Investigation of a same-thread wake fast-path is open as a follow-up.

### Channels

| Path | p50 |
|------|-----|
| Local channel try_send+try_recv | 13 ns |
| MPSC channel try_send+try_recv | 22 ns |
| SPSC channel try_send+try_recv | 15 ns |
| Cross-thread channel (busy spin) | 15 ns |
| Cross-thread channel (park/epoll) | 1.7 us |
| Tokio-compat waker bridge | 76 ns |

## Features

| Feature | Default | Description |
|---------|---------|-------------|
| `tokio-compat` | No | Adapters for bridging tokio and nexus-async-rt in the same process |

## Dependencies

- **mio** — I/O event loop (epoll/kqueue)
- **nexus-rt** — World/WorldBuilder for typed resource storage
- **nexus-slab** — Optional pre-allocated task storage
- **nexus-timer** — Hierarchical timer wheel
- **nexus-queue** / **nexus-logbuf** — Lock-free internal queues

## Design Notes

`Runtime::block_on` is the only entry point for driving the executor. The `drain()` method was removed -- all task completion is handled within `block_on`'s poll loop.
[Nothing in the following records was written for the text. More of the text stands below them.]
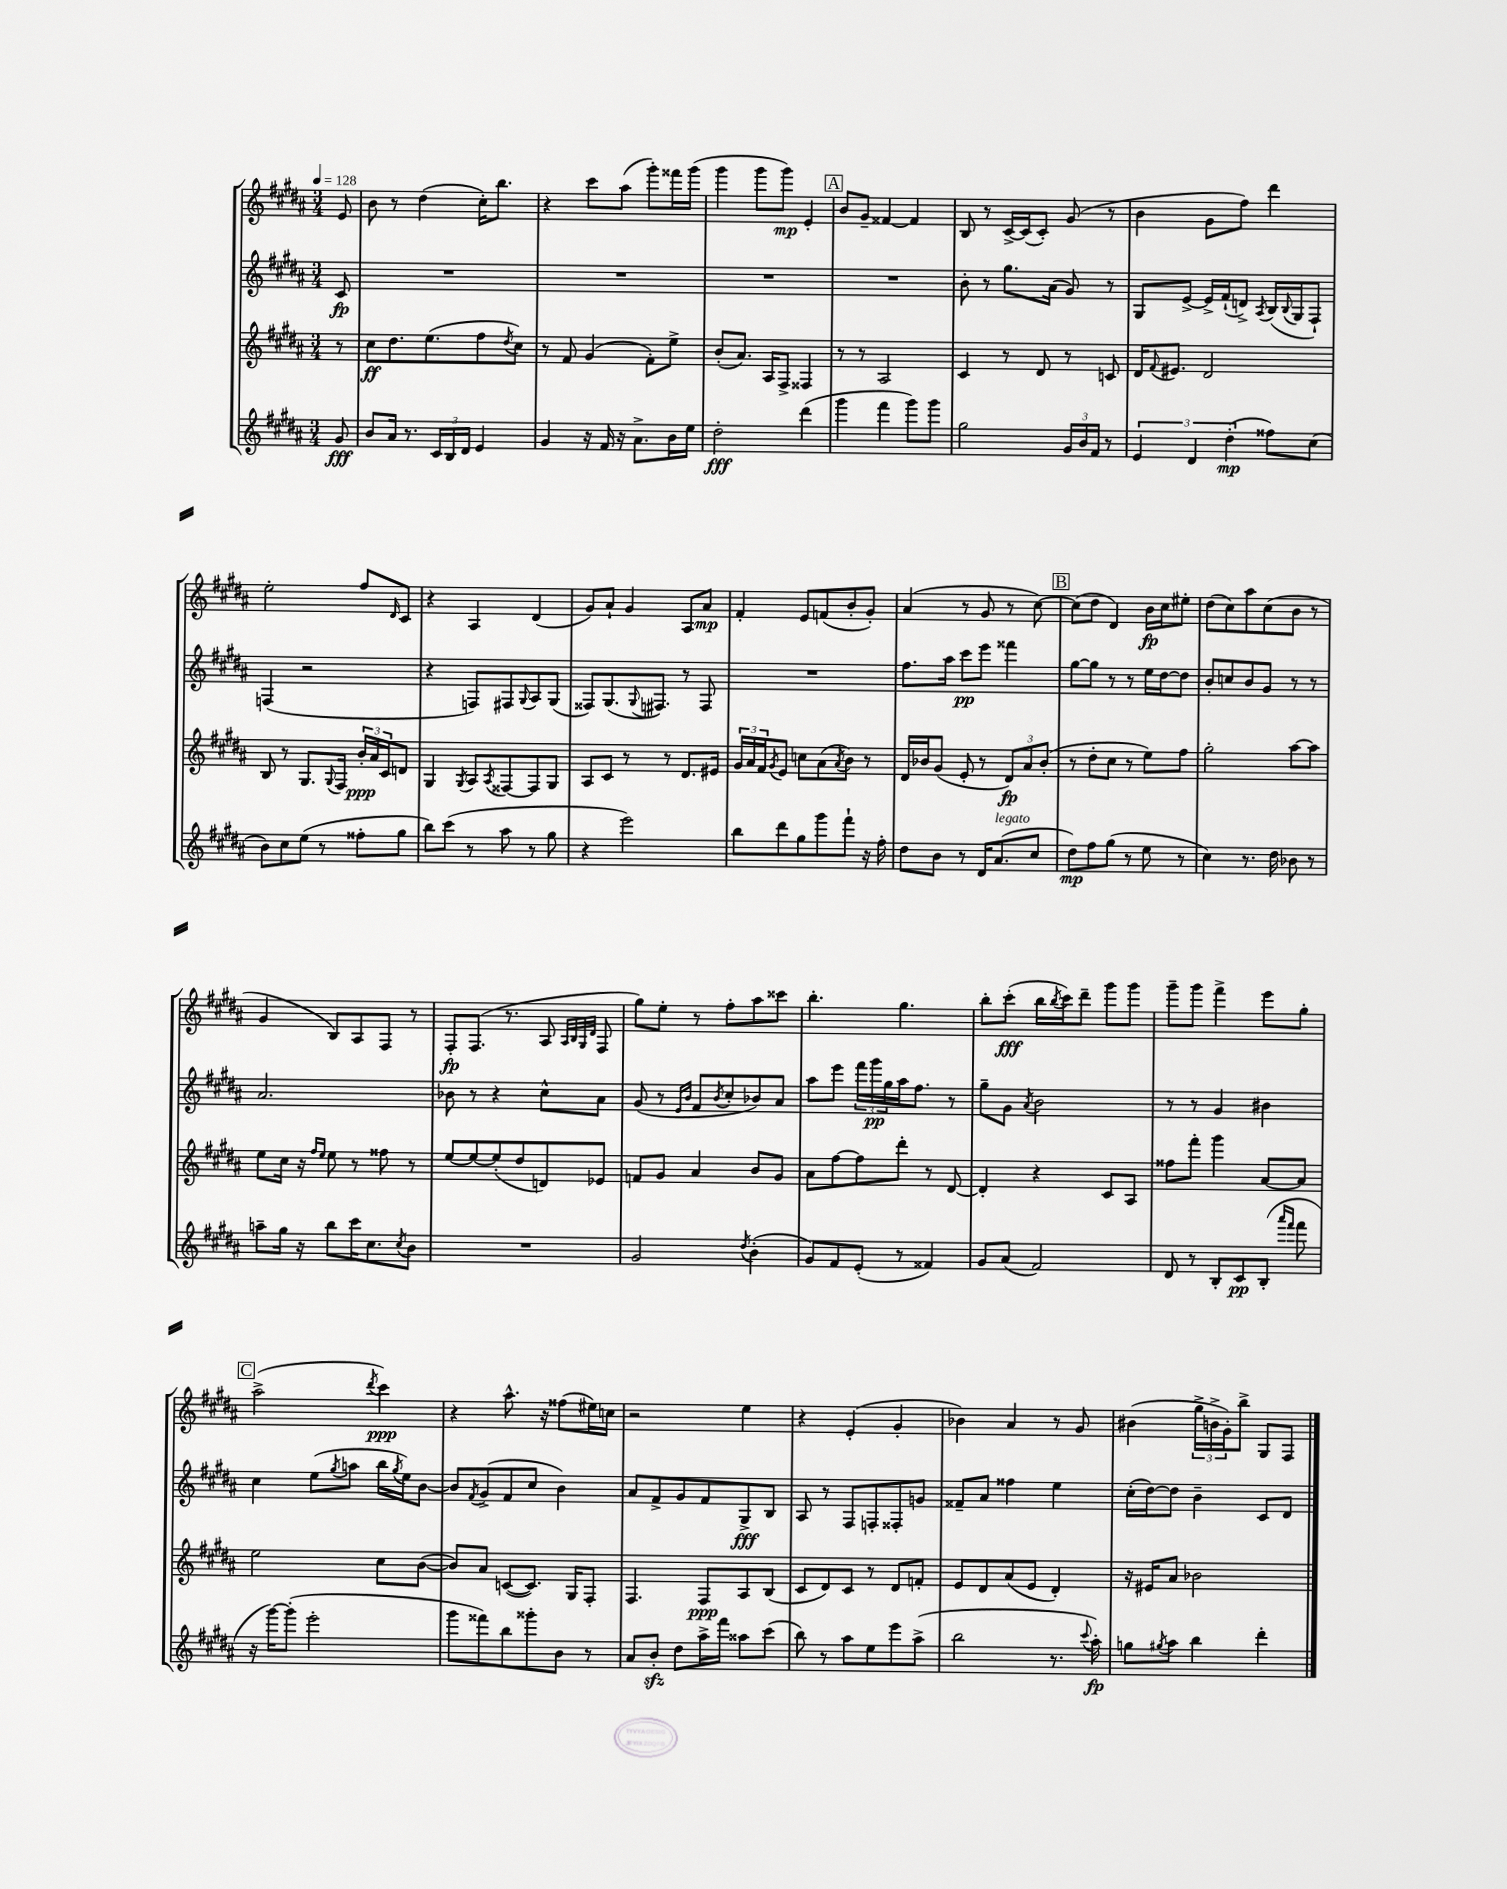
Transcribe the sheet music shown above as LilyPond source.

<<
\new StaffGroup <<
\new Staff = "s0" {
    \clef treble \key b \major \numericTimeSignature \time 3/4 \partial 8 \tempo 4 = 128
    e'8 |
    b'8 r8 dis''4( cis''16-.) b''8. |
    r4 cis'''8 ais''8( gis'''8-.) fisis'''16 gis'''16( |
    gis'''4 gis'''8 gis'''8\mp) e'4-. |
    \mark \markup { \box "A" } b'8 gis'8-- fisis'4~ fisis'4 |
    b8 r8 cis'16~-> cis'16( cis'8-.) gis'8( r8 |
    b'4 gis'8 fis''8) dis'''4 |
    e''2-. fis''8 \grace { dis'16 } cis'8 |
    r4 ais4 dis'4( |
    gis'8) ais'8-! gis'4 ais8 ais'8\mp |
    fis'4-. e'8 f'8( b'8-. gis'8-.) |
    ais'4( r8 gis'8 r8 cis''8~) |
    \mark \markup { \box "B" } cis''8( dis''8 dis'4) b'16\fp cis''16 eis''8-. |
    dis''8( cis''8) ais''8 cis''8( b'8 r8 |
    gis'4 b8) ais8 fis8 r8 |
    fis8-.\fp fis8.( r8. ais8 \grace { ais32 b32 gis32 dis'32 } fis8 |
    gis''8) e''8-. r8 fis''8-. ais''8 cisis'''8 |
    b''4.-. gis''4. |
    b''8-. cis'''8-.\fff( b''16 \acciaccatura { b''8 } cis'''16) dis'''8-- gis'''8 gis'''8 |
    gis'''8-- gis'''8 fis'''4-> e'''8 gis''8-. |
    \mark \markup { \box "C" } ais''2->( \acciaccatura { dis'''8 } cis'''4\ppp) |
    r4 ais''8.-^ r16 fisis''8( eis''16) c''16 |
    r2 e''4 |
    r4 e'4-.( gis'4-. |
    bes'4) ais'4 r8 gis'8 |
    bis'4( \tuplet 3/2 { gis''16-> b'16-> gis'16-.) } b''8-> gis8 fis8 \bar "|." |
}
\new Staff = "s1" {
    \clef treble \key b \major \numericTimeSignature \time 3/4 \partial 8
    cis'8\fp |
    R2. |
    R2. |
    R2. |
    \mark \markup { \box "A" } R2. |
    b'8-. r8 gis''8. ais'16( gis'8) r8 |
    gis8 e'8~-> e'16-> fis'16-!( d'8->) \acciaccatura { ais8 } b16( \appoggiatura { b8 } gis16 fis8-!) |
    f4( r2 |
    r4 f8) fis8 \appoggiatura { gis8 } ais8 gis8( |
    fisis8) gis8.( \appoggiatura { gis8 } fis8.) r8 fis8 |
    R2. |
    fis''8. ais''16 cis'''8\pp e'''8 fisis'''4 |
    \mark \markup { \box "B" } gis''8~ gis''8 r8 r8 e''16 dis''16~ dis''8 |
    b'8-. c''8 b'8 gis'8 r8 r8 |
    ais'2. |
    bes'8 r8 r4 cis''8-^ ais'8 |
    gis'8( r8 \grace { e'16 b'16 } fis'8 \acciaccatura { b'8 } cis''8-. bes'8) ais'8 |
    ais''8 e'''8 \tuplet 3/2 { fis'''16 gis'''16\pp gis''16 } ais''16 fis''8. r8 |
    gis''8-- gis'8 \acciaccatura { ais'8 } b'2 |
    r8 r8 gis'4 bis'4 |
    \mark \markup { \box "C" } cis''4 e''8( \acciaccatura { gis''8 } a''8 b''16 \acciaccatura { gis''8 } e''16) b'8~ |
    b'8 \acciaccatura { fis'8 } gis'8->( fis'8 cis''8 b'4) |
    ais'8 fis'8-> gis'8 fis'8 gis8->\fff b8 |
    ais8 r8 fis8 f8-. fisis8-. g'8 |
    fisis'8-- ais'8 fisis''4 e''4 |
    cis''16-.( dis''16~) dis''8 b'4-- cis'8 dis'8 \bar "|." |
}
\new Staff = "s2" {
    \clef treble \key b \major \numericTimeSignature \time 3/4 \partial 8
    r8 |
    cis''8\ff dis''8. e''8.( fis''8 \acciaccatura { dis''8 } cis''8) |
    r8 fis'8 gis'4( fis'8-.) e''8-> |
    b'8-.( ais'8.) ais16 fis8-> fisis4 |
    \mark \markup { \box "A" } r8 r8 ais2 |
    cis'4 r8 dis'8 r8 c'8 |
    dis'16 \appoggiatura { fis'8 } eis'8. dis'2 |
    b8 r8 gis8. \appoggiatura { gis8 } fis16 \tuplet 3/2 { b'16-.\ppp ais'16 cis'16 } d'8 |
    gis4 \acciaccatura { gis8 } ais8 \acciaccatura { ais8 } fisis8~ fisis8 gis8 |
    ais8 cis'8 r8 r8 dis'8. eis'16 |
    \tuplet 3/2 { gis'16 ais'16 fis'16 } \acciaccatura { gis'8 } e'8 c''8 ais'8( \acciaccatura { ais'8 } b'8) r8 |
    dis'16 bes'16 gis'8( e'8-. r8 \tuplet 3/2 { dis'8\fp) ais'8 bes'8-.( } |
    \mark \markup { \box "B" } r8 dis''8-. cis''8 r8 e''8) fis''8 |
    gis''2-. ais''8~ ais''8 |
    e''8 cis''16 r16 \grace { fis''16 e''16 } e''8 r8 fisis''8 r8 |
    e''8~ e''8~ e''8-.( dis''8 d'8) ees'8 |
    f'8 gis'8 ais'4 b'8 gis'8 |
    ais'8 fis''8~ fis''8 dis'''8-. r8 dis'8~ |
    dis'4-. r4 cis'8 ais8 |
    fisis''8 fis'''8-. gis'''4 ais'8~ ais'8 |
    \mark \markup { \box "C" } e''2 cis''8 b'8~( |
    b'8) ais'8 c'8~( c'8.) gis16 fis8-. |
    fis4. fis8\ppp ais8 b8( |
    cis'8 dis'8) cis'8 r8 dis'8 f'8-. |
    e'8 dis'8 ais'8( e'8 dis'4-.) |
    r16 eis'16 ais'8 bes'2 \bar "|." |
}
\new Staff = "s3" {
    \clef treble \key b \major \numericTimeSignature \time 3/4 \partial 8
    gis'8\fff |
    b'8 ais'16 r8. \tuplet 3/2 { cis'16 b16 dis'16 } e'4 |
    gis'4 r16 fis'16 r16 ais'8.-> b'16 e''16 |
    dis''2-.\fff dis'''4( |
    \mark \markup { \box "A" } gis'''4 fis'''4 gis'''8) gis'''8 |
    gis''2 \tuplet 3/2 { gis'16 b'16 fis'16 } r8 |
    \tuplet 3/2 { e'4 dis'4 dis''4-.\mp( } fisis''8) cis''8( |
    b'8) cis''8 e''8( r8 fisis''8-. gis''8 |
    b''8) cis'''8( r8 ais''8 r8 gis''8 |
    r4 e'''2) |
    b''8 dis'''8 gis''8 gis'''8 fis'''8-! r16 fis''16-. |
    dis''8 b'8 r8 dis'16 ais'8.^\markup { \italic "legato" }( cis''8 |
    \mark \markup { \box "B" } dis''8\mp) fis''8 gis''8( r8 e''8 r8 |
    cis''4) r8. dis''16 bes'8 r8 |
    a''8-- gis''16 r16 b''8 cis'''16 cis''8. \acciaccatura { cis''8 } b'8 |
    R2. |
    gis'2 \acciaccatura { dis''8 } b'4-.( |
    gis'8) fis'8 e'8-.( r8 fisis'4) |
    gis'8 ais'8( fis'2) |
    dis'8 r8 b8-. cis'8\pp b8-.( \grace { ais'''16 fis'''16 } fis'''8 |
    \mark \markup { \box "C" } r16 gis'''16~) gis'''8-.( e'''2-. |
    gis'''8 fisis'''8) b''8 gisis'''8-. b'8 r8 |
    ais'8 b'8-.\sfz dis''8 ais''16-> fis'''16 aisis''8 cis'''8( |
    b''8) r8 ais''8 e''8 e'''8 ais''8->( |
    b''2 r8. \appoggiatura { cis'''8 } ais''16-.\fp) |
    g''8 \acciaccatura { gis''8 } ais''8 b''4 dis'''4-. \bar "|." |
}
>>
>>
\layout { \context { \Score \remove "Bar_number_engraver" } }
Cross-thread wakes use a deferred-free strategy: tasks woken from another thread are queued via an intrusive Vyukov MPSC queue and processed on the next executor poll. Task memory is freed on the executor thread, not the waking thread, to avoid cross-thread deallocation.

## Platform support

Unix only (`#![cfg(unix)]`). Linux is the primary target, macOS supported.